*** Opening PROVIDED RECORDS ***

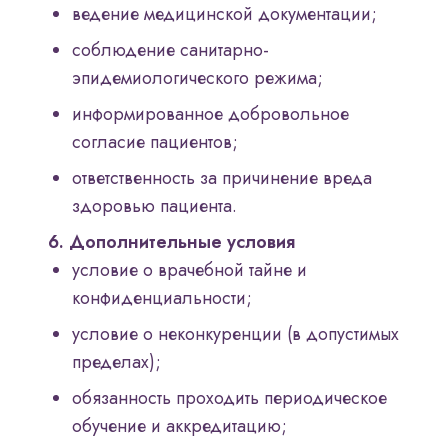
ведение медицинской документации;
соблюдение санитарно-
эпидемиологического режима;
информированное добровольное
согласие пациентов;
ответственность за причинение вреда
здоровью пациента.
6. Дополнительные условия
условие о врачебной тайне и
конфиденциальности;
условие о неконкуренции (в допустимых
пределах);
обязанность проходить периодическое
обучение и аккредитацию;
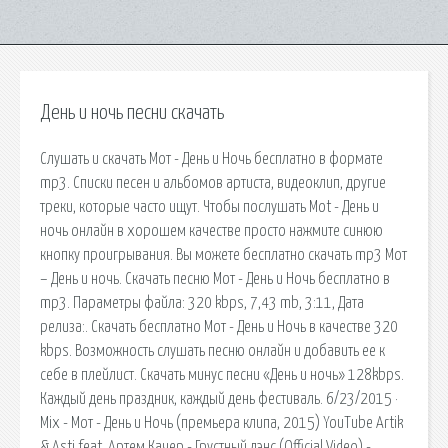
День и ночь песни скачать
Слушать и скачать Мот - День и Ночь бесплатно в формате
mp3. Списки песен и альбомов артиста, видеоклип, другие
треки, которые часто ищут. Чтобы послушать Mot - День и
ночь онлайн в хорошем качестве просто нажмите синюю
кнопку проигрывания. Вы можете бесплатно скачать mp3 Мот
– День и ночь. Скачать песню Мот - День и Ночь бесплатно в
mp3. Параметры файла: 320 kbps, 7,43 mb, 3:11, Дата
релиза:. Скачать бесплатно Мот - День и Ночь в качестве 320
kbps. Возможность слушать песню онлайн и добавить ее к
себе в плейлист. Скачать минус песни «День и ночь» 128kbps.
Каждый день праздник, каждый день фестиваль. 6/23/2015 ·
Mix - Мот - День и Ночь (премьера клипа, 2015) YouTube Artik
& Asti feat. Артем Качер - Грустный дэнс (Official Video) -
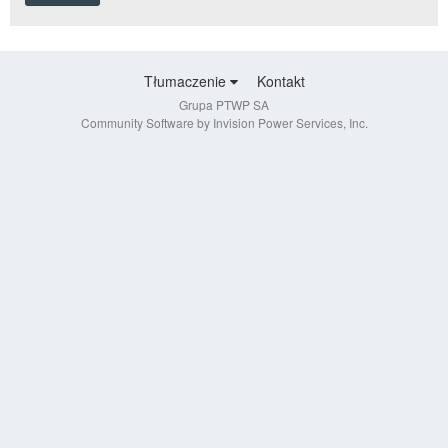
Tłumaczenie
Kontakt
Grupa PTWP SA
Community Software by Invision Power Services, Inc.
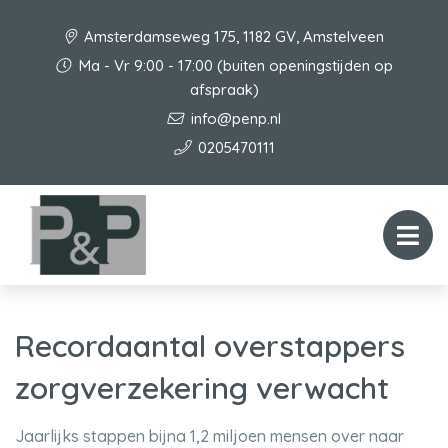
Amsterdamseweg 175, 1182 GV, Amstelveen
Ma - Vr 9:00 - 17:00 (buiten openingstijden op
afspraak)
info@penp.nl
0205470111
Recordaantal overstappers
zorgverzekering verwacht
Jaarlijks stappen bijna 1,2 miljoen mensen over naar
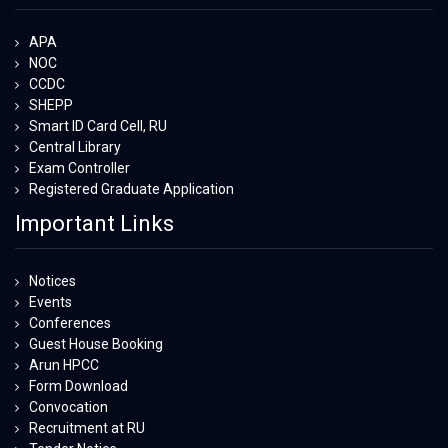
APA
NOC
CCDC
SHEPP
Smart ID Card Cell, RU
Central Library
Exam Controller
Registered Graduate Application
Important Links
Notices
Events
Conferences
Guest House Booking
Arun HPCC
Form Download
Convocation
Recruitment at RU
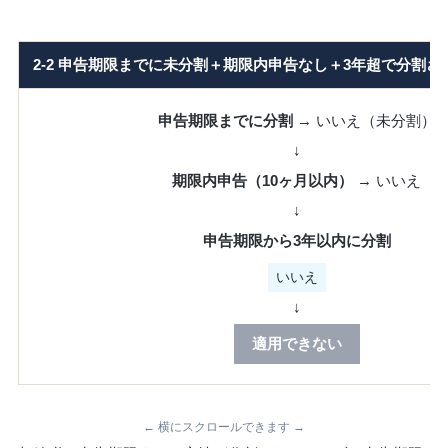
2-2 申告期限までに未分割＋期限内申告なし＋3年超で分割
申告期限までに分割
→ いいえ（未分割）
↓
期限内申告（10ヶ月以内）
→ いいえ
↓
申告期限から3年以内に分割
いいえ
↓
適用できない
← 横にスクロールできます →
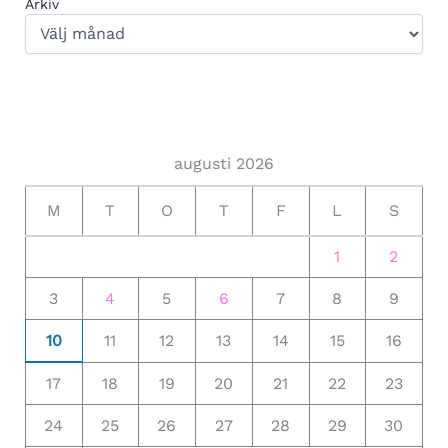
Arkiv
augusti 2026
M
T
O
T
F
L
S
1
2
3
4
5
6
7
8
9
10
11
12
13
14
15
16
17
18
19
20
21
22
23
24
25
26
27
28
29
30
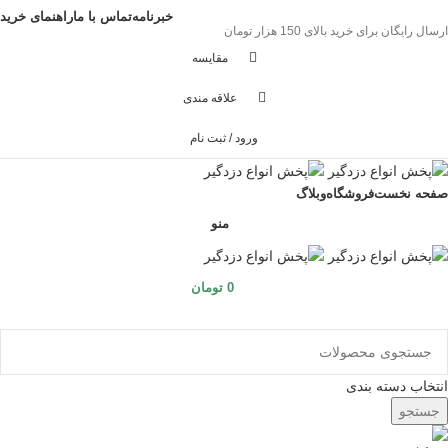
خبرنامه
تماس با ما
راهنمای خرید
ارسال رایگان برای خرید بالای 150 هزار تومان
مقايسه
علاقه مندی
ورود / ثبت نام
صفحه نخست
فروشگاه
وبلاگ
منو
0
تومان
مرور دسته ها
انتخاب دسته بندی
جستجو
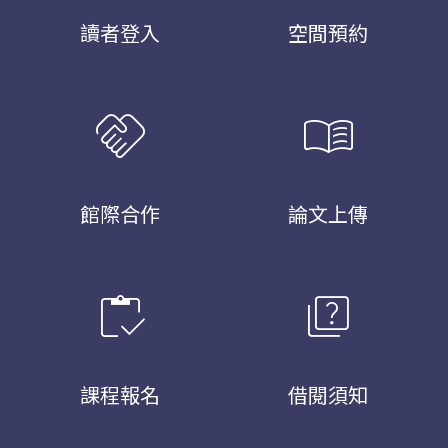
讀者登入
空間預約
handshake
menu_book
館際合作
論文上傳
inventory
quiz
課程報名
借閱須知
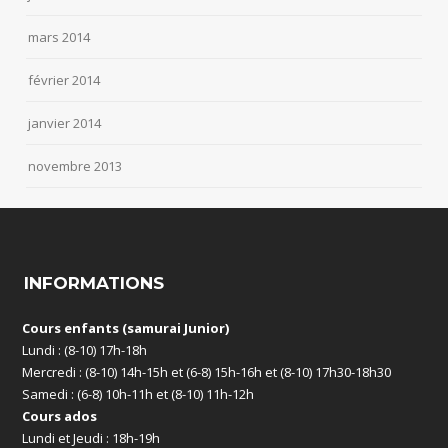
mars 2014
février 2014
janvier 2014
novembre 2013
INFORMATIONS
Cours enfants (samurai Junior)
Lundi : (8-10) 17h-18h
Mercredi : (8-10) 14h-15h et (6-8) 15h-16h et (8-10) 17h30-18h30
Samedi : (6-8) 10h-11h et (8-10) 11h-12h
Cours ados
Lundi et Jeudi : 18h-19h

*** Closing PROVIDED RECORDS ***

PROBLEM STATEMENT: Echo the lines of text running from the line that contains "Tłumaczenie" through the line that contains "Community Software by", keeping every character unchanged.

ANSWER TO THIS EXERCISE:
Tłumaczenie
Kontakt
Grupa PTWP SA
Community Software by Invision Power Services, Inc.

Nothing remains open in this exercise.